Write the next portion of the article on Tom Stander and Weeping Water limestone, beginning after its last sentence.

QUOTED TEXT:
★ ★ ★ ★ ★ ★ ★
Tom Stander Builds a Firm Foundation Working in Historic Weeping Water Limestone

Shannon Carey

Photos Courtesy Weeping Water Stone Works

Weeping Water town sign, designed and built by Stander using the local limestone that made Weeping Water famous.

Above: Weeping Water town sign, designed and built by Stander using the local limestone that made Weeping Water famous. 

Limestone medallion in dry set patio flags. Stander: “The stone in these photos is all limestone from Weeping Water. The gold colored limestone is found close to the surface in ledges and has been harvested since the mid 1800s; the white colored vine table is from the mines which have been quarried since the mid 1950s.”

Above: Limestone medallion in dry set patio flags. Stander: “The stone in these photos is all limestone from Weeping Water. The gold colored limestone is found close to the surface in ledges and has been harvested since the mid 1800s; the white colored vine table is from the mines which have been quarried since the mid 1950s.”

Some of Stander’s tools of the trade against a repaired wall using recovered stone.

Above: Some of Stander’s tools of the trade against a repaired wall using recovered stone.

Weeping Water limestone also is carveable. Stander uses it for memorials, headstones, and functional decorative pieces like this bowl and vine table.

Above: Weeping Water limestone also is carveable. Stander uses it for memorials, headstones, and functional decorative pieces like this bowl and vine table.
★ ★ ★ ★ ★ ★ ★
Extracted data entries
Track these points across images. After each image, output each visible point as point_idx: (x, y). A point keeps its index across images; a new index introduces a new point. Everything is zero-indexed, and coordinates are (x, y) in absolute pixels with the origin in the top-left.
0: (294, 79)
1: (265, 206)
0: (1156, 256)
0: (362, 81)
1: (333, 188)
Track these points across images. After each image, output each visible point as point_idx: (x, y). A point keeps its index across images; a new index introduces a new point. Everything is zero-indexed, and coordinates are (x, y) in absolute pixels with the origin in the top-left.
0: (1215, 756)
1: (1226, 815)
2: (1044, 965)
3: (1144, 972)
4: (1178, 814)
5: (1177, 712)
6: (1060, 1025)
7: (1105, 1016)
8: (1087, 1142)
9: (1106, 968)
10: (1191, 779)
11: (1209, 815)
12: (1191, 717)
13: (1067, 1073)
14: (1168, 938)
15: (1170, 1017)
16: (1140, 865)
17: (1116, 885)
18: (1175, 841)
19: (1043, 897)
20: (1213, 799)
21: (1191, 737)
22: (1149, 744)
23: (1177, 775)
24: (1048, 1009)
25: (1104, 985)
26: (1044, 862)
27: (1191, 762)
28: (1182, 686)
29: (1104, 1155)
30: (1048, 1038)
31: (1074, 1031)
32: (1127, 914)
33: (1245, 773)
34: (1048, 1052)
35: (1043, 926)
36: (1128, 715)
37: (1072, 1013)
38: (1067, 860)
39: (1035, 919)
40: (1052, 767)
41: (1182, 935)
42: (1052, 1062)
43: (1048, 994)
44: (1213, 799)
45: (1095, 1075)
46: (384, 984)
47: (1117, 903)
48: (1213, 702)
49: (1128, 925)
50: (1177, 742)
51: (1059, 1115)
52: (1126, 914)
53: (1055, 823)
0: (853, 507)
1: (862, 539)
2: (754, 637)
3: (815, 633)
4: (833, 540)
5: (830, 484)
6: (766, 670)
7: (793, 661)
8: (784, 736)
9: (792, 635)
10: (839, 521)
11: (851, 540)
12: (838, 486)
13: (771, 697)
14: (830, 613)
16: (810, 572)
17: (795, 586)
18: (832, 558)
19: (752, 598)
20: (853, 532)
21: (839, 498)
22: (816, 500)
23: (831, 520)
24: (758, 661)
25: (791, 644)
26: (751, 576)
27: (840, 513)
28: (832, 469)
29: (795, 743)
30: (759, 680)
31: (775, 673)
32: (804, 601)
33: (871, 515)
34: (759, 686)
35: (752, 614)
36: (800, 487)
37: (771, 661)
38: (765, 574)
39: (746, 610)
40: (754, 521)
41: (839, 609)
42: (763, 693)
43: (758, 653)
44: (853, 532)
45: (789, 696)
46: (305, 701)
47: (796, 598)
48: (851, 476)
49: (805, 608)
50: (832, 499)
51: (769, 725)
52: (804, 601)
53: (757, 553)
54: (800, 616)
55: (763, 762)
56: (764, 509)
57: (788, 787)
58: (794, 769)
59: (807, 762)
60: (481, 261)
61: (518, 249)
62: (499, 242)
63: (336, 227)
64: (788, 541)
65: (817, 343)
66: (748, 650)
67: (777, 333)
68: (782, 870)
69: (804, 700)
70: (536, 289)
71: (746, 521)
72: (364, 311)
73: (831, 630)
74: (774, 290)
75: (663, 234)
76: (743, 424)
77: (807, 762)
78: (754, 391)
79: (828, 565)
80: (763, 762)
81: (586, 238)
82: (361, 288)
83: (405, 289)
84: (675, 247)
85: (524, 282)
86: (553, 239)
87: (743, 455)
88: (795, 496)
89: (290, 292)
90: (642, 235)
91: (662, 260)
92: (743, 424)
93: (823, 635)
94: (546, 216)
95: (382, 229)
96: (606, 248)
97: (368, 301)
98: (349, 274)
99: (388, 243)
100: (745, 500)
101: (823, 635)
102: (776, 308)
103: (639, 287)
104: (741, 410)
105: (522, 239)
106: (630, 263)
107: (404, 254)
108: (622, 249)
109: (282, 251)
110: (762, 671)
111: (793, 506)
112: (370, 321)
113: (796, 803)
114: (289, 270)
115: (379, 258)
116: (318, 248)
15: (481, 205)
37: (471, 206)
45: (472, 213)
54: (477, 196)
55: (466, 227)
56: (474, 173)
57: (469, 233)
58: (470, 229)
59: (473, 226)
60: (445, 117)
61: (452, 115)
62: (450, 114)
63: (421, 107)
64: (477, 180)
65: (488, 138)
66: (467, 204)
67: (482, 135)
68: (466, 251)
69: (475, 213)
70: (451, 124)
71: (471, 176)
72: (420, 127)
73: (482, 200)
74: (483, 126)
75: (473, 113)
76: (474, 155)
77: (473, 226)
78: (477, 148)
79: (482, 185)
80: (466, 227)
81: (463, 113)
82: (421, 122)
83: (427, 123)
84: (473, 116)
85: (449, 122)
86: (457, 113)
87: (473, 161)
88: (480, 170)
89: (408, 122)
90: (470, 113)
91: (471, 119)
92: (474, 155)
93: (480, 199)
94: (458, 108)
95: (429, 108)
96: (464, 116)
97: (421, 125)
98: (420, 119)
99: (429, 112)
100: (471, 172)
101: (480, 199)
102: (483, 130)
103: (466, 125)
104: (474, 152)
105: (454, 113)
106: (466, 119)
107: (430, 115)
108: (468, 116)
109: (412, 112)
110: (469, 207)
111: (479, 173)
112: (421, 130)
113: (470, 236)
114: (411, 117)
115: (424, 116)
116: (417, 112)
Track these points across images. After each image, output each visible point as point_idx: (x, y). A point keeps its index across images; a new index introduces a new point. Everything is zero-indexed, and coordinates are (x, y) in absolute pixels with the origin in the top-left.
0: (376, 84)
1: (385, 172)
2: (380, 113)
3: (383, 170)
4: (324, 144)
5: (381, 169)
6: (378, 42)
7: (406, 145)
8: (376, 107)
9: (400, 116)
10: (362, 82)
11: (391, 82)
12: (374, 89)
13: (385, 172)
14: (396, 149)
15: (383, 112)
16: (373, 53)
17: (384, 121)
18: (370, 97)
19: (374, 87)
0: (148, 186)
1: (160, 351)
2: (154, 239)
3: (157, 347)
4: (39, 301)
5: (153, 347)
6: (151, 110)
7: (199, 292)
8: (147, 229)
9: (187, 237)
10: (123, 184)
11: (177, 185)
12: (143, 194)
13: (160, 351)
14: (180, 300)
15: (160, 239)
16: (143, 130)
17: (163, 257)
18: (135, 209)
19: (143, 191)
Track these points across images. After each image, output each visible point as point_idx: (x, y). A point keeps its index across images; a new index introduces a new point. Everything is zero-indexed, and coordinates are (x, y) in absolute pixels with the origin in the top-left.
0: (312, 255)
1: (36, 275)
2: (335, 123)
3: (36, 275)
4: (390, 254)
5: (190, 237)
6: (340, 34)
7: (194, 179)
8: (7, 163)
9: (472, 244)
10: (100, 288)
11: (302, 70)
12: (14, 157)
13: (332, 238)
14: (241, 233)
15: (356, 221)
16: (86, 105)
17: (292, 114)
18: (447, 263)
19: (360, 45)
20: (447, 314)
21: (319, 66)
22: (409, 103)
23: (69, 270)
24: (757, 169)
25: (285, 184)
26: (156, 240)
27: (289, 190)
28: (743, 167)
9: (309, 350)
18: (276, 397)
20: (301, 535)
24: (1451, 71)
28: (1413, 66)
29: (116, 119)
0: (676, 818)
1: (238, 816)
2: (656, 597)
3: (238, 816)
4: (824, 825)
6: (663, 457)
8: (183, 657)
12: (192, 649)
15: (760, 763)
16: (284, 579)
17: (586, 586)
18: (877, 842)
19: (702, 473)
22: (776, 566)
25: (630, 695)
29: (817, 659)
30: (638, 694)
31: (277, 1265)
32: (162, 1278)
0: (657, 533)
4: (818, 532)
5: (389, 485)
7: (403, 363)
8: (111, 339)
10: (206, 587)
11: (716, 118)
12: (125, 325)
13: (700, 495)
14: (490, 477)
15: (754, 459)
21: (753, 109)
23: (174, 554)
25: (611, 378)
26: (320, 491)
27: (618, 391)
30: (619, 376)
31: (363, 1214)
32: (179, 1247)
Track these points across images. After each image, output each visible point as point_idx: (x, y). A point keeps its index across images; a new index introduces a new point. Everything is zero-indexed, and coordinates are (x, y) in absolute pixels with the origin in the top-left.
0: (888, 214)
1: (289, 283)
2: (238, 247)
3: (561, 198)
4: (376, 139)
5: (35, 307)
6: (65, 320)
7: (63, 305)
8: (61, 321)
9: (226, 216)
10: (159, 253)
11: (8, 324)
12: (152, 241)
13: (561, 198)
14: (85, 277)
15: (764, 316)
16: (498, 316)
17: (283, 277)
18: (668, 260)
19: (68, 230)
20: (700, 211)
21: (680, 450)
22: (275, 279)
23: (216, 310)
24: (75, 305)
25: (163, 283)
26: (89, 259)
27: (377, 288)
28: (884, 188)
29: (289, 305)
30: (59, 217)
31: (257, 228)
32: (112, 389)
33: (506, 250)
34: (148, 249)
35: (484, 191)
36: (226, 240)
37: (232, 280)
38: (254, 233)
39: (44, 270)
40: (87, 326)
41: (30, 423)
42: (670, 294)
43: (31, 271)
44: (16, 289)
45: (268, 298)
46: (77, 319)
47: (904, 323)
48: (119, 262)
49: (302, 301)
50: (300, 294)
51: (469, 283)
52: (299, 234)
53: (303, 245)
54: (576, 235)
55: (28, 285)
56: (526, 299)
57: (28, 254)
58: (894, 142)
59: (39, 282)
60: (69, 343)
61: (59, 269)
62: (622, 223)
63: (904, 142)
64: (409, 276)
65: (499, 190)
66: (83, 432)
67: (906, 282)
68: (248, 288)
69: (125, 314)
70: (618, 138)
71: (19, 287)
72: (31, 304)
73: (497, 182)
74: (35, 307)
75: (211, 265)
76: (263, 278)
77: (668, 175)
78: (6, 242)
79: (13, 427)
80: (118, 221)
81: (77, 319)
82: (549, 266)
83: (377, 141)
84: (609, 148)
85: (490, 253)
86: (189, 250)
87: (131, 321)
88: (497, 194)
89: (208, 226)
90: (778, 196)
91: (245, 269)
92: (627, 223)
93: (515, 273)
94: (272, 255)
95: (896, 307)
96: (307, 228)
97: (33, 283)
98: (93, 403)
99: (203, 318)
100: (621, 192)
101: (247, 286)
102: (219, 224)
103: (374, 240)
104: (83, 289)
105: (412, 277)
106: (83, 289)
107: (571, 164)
★ ★ ★ ★ ★ ★ ★
RESULT FOR THIS EXERCISE:
The quarry town of Weeping Water lies close to the Missouri River in southeastern Nebraska, and it’s a town with two well-kept secrets: a special “living rock” limestone and the mason-turned-sculptor who loves it.

Tom Stander runs the one-man show that is Weeping Water Stone Works, and he’s taken up the cause of this often-discarded stone that he calls Weeping Water Wall Stone. Gold in color, the stone comes in ledges that local quarries strip away to get at deeper, whiter layers of stone. Stander said the gold stone was used locally as a building stone, but it stopped being used in the 1920s or 1930s. It forms much of the historic infrastructure of Weeping Water itself, including the Weeping Water Academy, the Weeping Water Congregational Church, and even parts of the Fort Crook House in Omaha.

“It would be nice if I could get it to be used more in veneers and decorative work, mosaic, flagstone walks,” said Stander. “It should be utilized. It’s very durable, it’s hard, and it’s got a good burnish. It’s been exposed to the elements for 147 years, and it has very little weathering or deterioration.”

One interesting facet of the Weeping Water Stone is its tendency to “bleed.” Over the natural course of the stone, iron oxide will surface and bring a rusty color with it. While some people think of that as a detriment, it’s something that Stander treasures.

“I think it’s just a natural process like a wrinkle on a person’s face,” he said.

Stander started off as a mason and has done both commercial and industrial masonry. Back in the late 90s, he donated a carved stone to the Limestone Days auction in Weeping Water. It said “Weeping Water, Nebraska, Home Of The Rock.” He mentioned to someone on the Weeping Water School Foundation that he was interested in attending a stone carving school in Vermont.

Soon, the foundation awarded Stander a full scholarship to attend Vermont’s Carving Studio.

“I was overwhelmed by people’s ability to work marble,” Stander said. “I came back with as many techniques as I could remember and started doing little projects.”

Weeping Water City Council hired him to design and build a welcome sign for the city, which he did out of Weeping Water stone.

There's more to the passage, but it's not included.